Joe Miller in Alaska and Rand Paul in Kentucky have very strong chances to win their respective Senate seats.
"One of the beautiful things about the Tea Party is that it has attracted so many people around mainstream similar goals of getting our government back to basics and getting spending under control," said John O'Hara, author of "A New American Tea Party." "We can't continue on the same path."
While the Tea Party's influence is on the decline, according to the latest ABC News/Washington Post poll, enthusiasm within the group is still very high. Among registered voters who strongly support the movement, 92 percent said they were certain to vote next month.
Chernow, a Constitutional historian, said it's not uncommon to see such dissent and frustration when the economy is weak.
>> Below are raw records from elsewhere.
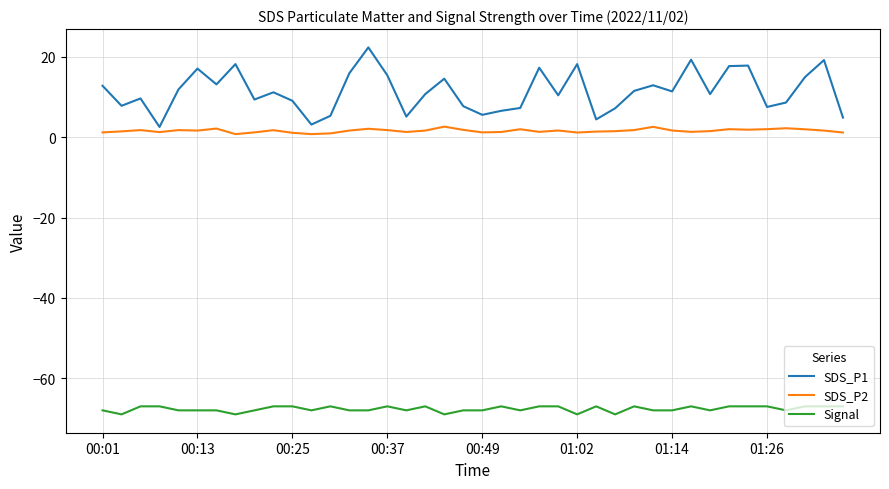

In SDS_P2, how many points are higher than both neighbors (excluding endpoints)?

11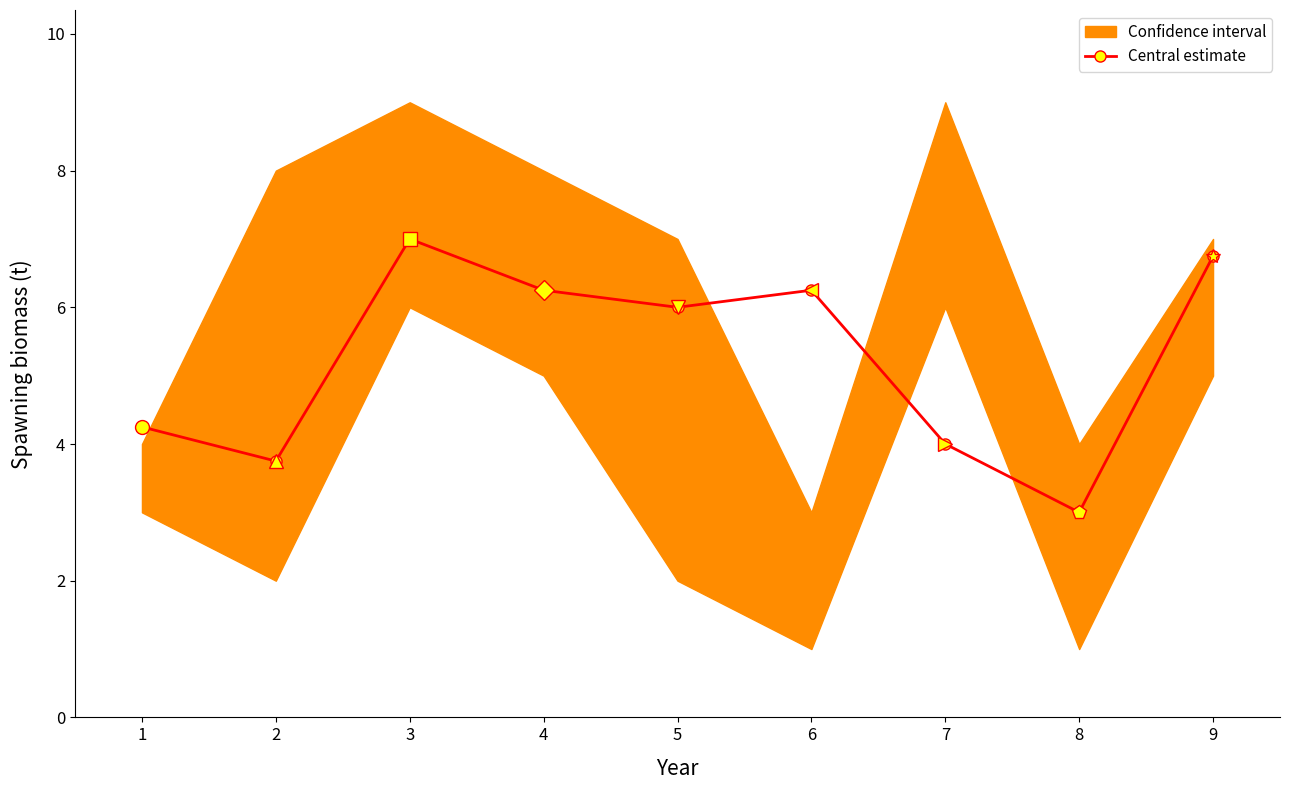

What is the smallest value displayed?

3.0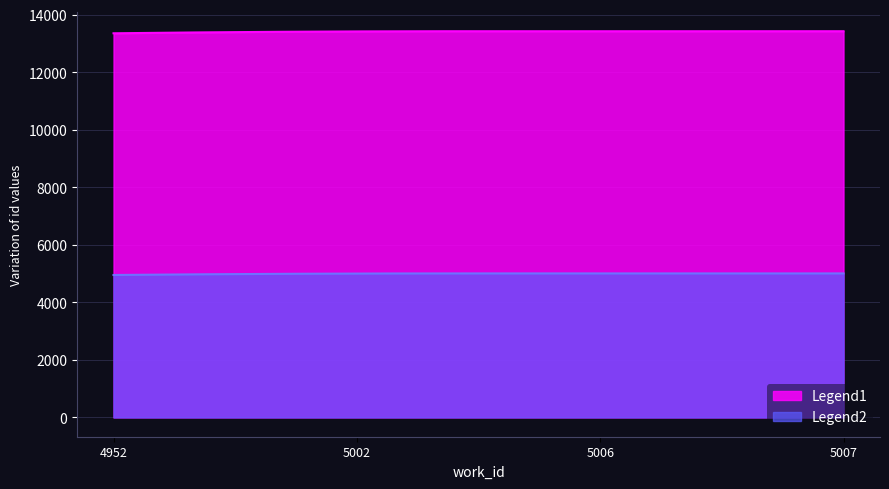

True or false: Legend1 and Legend2 intersect in this chart.

False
But whether candidates actually fulfill their promises when they take power is another story.
"What we've found through American history is that very often people who run against Washington, once they control Washington, develop a taste for power or don't really have the courage to cut spending... every spending program has a constituency," Chernow said. "Under Ronald Reagan, the government continued to grow and increase entitlement programs, defense spending."
"It's easier for groups out of Washington to promise to cut taxes, often difficult to deal with in practice," he added.